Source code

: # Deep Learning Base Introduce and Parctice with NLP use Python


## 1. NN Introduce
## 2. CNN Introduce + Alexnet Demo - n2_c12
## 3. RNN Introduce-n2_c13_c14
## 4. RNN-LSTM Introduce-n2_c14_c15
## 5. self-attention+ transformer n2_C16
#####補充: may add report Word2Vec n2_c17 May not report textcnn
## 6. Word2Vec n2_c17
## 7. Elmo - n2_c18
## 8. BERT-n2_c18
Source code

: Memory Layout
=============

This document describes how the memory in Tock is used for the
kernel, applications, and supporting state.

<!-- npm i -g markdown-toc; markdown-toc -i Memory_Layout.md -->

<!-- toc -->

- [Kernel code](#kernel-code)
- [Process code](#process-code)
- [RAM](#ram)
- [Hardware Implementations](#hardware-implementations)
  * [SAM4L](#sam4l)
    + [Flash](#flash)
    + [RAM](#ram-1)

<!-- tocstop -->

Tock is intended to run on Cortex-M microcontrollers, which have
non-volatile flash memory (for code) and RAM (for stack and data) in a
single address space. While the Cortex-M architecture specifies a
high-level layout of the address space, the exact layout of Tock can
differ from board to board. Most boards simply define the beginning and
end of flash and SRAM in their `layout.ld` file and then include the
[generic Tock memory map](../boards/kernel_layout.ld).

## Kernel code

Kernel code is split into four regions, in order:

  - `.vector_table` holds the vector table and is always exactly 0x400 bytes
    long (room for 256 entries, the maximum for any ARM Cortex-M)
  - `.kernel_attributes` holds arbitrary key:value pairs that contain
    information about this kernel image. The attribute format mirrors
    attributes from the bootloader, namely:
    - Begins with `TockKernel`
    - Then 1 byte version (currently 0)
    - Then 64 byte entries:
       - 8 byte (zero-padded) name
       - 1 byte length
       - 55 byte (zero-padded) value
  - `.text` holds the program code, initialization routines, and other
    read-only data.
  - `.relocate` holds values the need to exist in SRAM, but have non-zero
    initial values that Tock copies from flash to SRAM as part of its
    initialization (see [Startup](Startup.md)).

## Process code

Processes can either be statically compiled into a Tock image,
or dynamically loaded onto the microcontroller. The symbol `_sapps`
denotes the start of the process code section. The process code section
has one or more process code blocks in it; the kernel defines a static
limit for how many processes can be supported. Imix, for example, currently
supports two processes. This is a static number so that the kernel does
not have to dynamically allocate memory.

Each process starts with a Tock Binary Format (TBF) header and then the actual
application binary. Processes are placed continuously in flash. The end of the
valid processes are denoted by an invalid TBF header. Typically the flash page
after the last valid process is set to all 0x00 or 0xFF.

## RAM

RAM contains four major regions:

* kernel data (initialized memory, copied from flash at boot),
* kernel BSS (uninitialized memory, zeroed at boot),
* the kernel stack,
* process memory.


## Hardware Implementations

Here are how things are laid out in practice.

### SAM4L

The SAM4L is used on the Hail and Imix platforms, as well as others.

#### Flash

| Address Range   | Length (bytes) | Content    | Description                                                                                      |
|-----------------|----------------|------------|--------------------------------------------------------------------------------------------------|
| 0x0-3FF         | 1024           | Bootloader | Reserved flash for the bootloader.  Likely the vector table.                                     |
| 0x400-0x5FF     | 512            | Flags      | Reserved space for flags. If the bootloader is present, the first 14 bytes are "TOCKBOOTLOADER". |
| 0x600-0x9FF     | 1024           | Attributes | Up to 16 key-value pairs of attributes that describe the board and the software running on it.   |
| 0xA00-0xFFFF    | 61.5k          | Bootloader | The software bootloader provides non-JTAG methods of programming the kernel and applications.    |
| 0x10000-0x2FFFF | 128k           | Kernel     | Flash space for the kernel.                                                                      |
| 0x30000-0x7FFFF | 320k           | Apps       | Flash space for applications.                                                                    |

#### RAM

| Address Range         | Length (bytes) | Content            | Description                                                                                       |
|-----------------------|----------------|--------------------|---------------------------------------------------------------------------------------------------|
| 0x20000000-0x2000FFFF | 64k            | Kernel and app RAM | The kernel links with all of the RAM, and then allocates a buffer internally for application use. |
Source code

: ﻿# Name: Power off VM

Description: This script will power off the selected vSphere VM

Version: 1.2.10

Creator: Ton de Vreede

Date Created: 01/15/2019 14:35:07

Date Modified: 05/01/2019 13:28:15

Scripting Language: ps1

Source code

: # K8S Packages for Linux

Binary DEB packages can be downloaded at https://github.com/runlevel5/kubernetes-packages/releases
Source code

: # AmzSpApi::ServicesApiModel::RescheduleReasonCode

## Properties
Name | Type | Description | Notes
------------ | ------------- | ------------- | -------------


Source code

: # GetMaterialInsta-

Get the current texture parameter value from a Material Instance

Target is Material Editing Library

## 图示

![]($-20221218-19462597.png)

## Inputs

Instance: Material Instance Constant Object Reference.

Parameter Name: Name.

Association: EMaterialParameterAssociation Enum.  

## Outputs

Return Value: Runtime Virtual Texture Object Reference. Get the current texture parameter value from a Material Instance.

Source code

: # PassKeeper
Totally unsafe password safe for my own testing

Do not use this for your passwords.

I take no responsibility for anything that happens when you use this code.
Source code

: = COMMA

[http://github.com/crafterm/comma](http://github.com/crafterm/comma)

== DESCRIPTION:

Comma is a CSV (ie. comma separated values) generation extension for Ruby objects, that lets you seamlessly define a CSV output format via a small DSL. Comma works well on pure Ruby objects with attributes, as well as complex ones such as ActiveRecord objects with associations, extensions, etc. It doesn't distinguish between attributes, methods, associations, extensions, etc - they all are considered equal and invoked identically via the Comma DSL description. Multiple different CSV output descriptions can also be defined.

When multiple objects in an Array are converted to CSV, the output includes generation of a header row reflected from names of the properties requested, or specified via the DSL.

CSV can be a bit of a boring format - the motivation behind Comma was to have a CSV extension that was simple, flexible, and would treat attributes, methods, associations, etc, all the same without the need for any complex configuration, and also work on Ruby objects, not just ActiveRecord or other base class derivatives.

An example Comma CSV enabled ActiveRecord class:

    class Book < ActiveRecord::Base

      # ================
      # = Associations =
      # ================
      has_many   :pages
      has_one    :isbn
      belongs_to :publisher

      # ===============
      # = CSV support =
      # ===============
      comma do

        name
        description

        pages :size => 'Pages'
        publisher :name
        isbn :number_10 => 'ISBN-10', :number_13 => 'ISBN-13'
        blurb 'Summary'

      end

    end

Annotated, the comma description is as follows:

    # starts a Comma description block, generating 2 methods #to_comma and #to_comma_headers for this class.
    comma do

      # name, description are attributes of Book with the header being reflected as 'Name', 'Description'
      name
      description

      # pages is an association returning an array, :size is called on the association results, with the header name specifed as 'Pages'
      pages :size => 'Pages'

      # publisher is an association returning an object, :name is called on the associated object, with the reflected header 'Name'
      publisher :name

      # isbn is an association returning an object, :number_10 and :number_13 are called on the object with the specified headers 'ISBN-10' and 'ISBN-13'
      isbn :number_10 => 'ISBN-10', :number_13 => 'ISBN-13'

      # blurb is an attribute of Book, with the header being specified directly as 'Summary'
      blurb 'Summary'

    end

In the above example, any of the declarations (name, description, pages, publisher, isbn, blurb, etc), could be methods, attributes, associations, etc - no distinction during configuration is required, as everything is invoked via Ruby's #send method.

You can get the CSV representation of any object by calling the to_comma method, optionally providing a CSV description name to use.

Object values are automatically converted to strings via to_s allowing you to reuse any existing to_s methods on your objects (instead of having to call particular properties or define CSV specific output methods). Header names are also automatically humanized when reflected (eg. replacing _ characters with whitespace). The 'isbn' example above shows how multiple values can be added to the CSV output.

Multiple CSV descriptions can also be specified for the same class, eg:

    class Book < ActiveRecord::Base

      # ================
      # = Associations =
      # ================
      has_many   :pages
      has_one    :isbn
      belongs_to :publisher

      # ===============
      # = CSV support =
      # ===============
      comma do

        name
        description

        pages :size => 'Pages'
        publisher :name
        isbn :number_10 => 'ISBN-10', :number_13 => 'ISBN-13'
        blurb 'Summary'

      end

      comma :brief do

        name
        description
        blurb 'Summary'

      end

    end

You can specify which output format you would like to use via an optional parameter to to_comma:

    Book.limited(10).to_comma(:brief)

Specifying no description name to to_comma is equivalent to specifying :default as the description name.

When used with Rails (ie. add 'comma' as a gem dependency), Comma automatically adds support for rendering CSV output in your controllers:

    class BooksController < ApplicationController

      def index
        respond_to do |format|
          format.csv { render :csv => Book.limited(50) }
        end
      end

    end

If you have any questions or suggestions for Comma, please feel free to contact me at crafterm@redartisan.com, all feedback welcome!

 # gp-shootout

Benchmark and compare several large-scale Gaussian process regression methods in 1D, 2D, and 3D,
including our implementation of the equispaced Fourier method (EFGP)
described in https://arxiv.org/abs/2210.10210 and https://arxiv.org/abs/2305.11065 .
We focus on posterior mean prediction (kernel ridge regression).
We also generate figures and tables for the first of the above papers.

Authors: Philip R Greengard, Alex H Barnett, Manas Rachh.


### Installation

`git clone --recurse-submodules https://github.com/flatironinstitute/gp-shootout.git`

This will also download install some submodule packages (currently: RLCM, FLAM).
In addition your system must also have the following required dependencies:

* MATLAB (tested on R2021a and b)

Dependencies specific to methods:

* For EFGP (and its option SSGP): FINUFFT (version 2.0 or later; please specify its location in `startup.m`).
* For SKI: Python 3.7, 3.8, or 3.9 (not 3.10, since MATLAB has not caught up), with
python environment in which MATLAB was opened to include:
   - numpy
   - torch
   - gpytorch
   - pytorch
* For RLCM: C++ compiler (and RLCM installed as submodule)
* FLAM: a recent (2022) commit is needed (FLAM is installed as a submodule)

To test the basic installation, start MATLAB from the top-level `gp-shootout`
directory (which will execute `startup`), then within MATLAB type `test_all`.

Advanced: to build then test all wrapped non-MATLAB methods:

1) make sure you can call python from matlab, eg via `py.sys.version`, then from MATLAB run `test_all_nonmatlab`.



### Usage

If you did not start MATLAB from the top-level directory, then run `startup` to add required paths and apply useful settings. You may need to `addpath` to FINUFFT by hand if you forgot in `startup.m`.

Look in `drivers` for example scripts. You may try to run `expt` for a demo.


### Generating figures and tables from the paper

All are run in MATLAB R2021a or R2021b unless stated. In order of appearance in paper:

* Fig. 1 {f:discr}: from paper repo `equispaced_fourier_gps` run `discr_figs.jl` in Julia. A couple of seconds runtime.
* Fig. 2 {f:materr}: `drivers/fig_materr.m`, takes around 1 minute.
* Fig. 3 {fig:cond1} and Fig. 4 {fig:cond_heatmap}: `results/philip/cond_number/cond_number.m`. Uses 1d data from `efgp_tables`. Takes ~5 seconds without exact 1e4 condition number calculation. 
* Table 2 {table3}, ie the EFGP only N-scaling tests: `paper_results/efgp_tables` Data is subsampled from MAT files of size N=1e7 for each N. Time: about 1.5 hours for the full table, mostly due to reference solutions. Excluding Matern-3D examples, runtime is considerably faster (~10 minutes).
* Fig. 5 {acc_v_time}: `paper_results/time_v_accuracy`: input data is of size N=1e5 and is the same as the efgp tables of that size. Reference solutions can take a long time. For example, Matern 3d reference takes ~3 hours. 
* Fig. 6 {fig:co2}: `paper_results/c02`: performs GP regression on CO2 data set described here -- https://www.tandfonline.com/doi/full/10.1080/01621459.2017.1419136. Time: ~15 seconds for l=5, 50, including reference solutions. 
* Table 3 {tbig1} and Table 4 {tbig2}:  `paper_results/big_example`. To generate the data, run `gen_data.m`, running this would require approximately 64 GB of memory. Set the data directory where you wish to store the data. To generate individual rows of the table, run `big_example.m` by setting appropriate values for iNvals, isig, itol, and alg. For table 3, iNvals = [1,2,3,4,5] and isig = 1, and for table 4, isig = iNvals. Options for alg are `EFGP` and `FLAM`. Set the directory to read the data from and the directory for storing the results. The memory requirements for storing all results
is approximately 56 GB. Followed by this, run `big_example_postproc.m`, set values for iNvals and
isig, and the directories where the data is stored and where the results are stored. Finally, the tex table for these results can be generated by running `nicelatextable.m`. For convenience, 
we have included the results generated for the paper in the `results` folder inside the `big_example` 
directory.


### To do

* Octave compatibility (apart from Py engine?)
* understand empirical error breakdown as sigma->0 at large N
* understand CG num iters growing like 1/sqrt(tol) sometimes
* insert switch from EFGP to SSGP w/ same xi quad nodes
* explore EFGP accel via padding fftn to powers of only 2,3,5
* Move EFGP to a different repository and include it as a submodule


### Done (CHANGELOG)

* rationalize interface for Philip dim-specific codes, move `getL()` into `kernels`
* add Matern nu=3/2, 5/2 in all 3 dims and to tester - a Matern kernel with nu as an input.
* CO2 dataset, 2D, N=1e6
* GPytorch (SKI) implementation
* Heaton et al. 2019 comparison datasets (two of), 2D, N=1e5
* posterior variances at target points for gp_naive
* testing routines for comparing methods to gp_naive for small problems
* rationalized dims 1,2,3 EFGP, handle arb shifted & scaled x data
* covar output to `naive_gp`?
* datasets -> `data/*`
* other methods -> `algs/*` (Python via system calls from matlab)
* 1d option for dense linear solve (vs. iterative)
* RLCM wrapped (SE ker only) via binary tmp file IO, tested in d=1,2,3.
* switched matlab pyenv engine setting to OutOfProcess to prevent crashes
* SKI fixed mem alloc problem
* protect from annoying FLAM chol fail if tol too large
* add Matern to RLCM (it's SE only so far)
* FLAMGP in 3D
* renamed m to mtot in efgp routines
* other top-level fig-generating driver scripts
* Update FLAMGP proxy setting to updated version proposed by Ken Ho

JOB ITEM ▸ Render everything from the start of the data down to the line containing "Kernel code is", inclusive, as a Markdown table with columns "Row" and "Line", omitting blank lines. Number the rows in order.

COMPLETED TASK ▸
| Row | Line |
|---|---|
| 1 | Source code |
| 2 | : # Deep Learning Base Introduce and Parctice with NLP use Python |
| 3 | ## 1. NN Introduce |
| 4 | ## 2. CNN Introduce + Alexnet Demo - n2_c12 |
| 5 | ## 3. RNN Introduce-n2_c13_c14 |
| 6 | ## 4. RNN-LSTM Introduce-n2_c14_c15 |
| 7 | ## 5. self-attention+ transformer n2_C16 |
| 8 | #####補充: may add report Word2Vec n2_c17 May not report textcnn |
| 9 | ## 6. Word2Vec n2_c17 |
| 10 | ## 7. Elmo - n2_c18 |
| 11 | ## 8. BERT-n2_c18 |
| 12 | Source code |
| 13 | : Memory Layout |
| 14 | ============= |
| 15 | This document describes how the memory in Tock is used for the |
| 16 | kernel, applications, and supporting state. |
| 17 | <!-- npm i -g markdown-toc; markdown-toc -i Memory_Layout.md --> |
| 18 | <!-- toc --> |
| 19 | - [Kernel code](#kernel-code) |
| 20 | - [Process code](#process-code) |
| 21 | - [RAM](#ram) |
| 22 | - [Hardware Implementations](#hardware-implementations) |
| 23 |   * [SAM4L](#sam4l) |
| 24 |     + [Flash](#flash) |
| 25 |     + [RAM](#ram-1) |
| 26 | <!-- tocstop --> |
| 27 | Tock is intended to run on Cortex-M microcontrollers, which have |
| 28 | non-volatile flash memory (for code) and RAM (for stack and data) in a |
| 29 | single address space. While the Cortex-M architecture specifies a |
| 30 | high-level layout of the address space, the exact layout of Tock can |
| 31 | differ from board to board. Most boards simply define the beginning and |
| 32 | end of flash and SRAM in their `layout.ld` file and then include the |
| 33 | [generic Tock memory map](../boards/kernel_layout.ld). |
| 34 | ## Kernel code |
| 35 | Kernel code is split into four regions, in order: |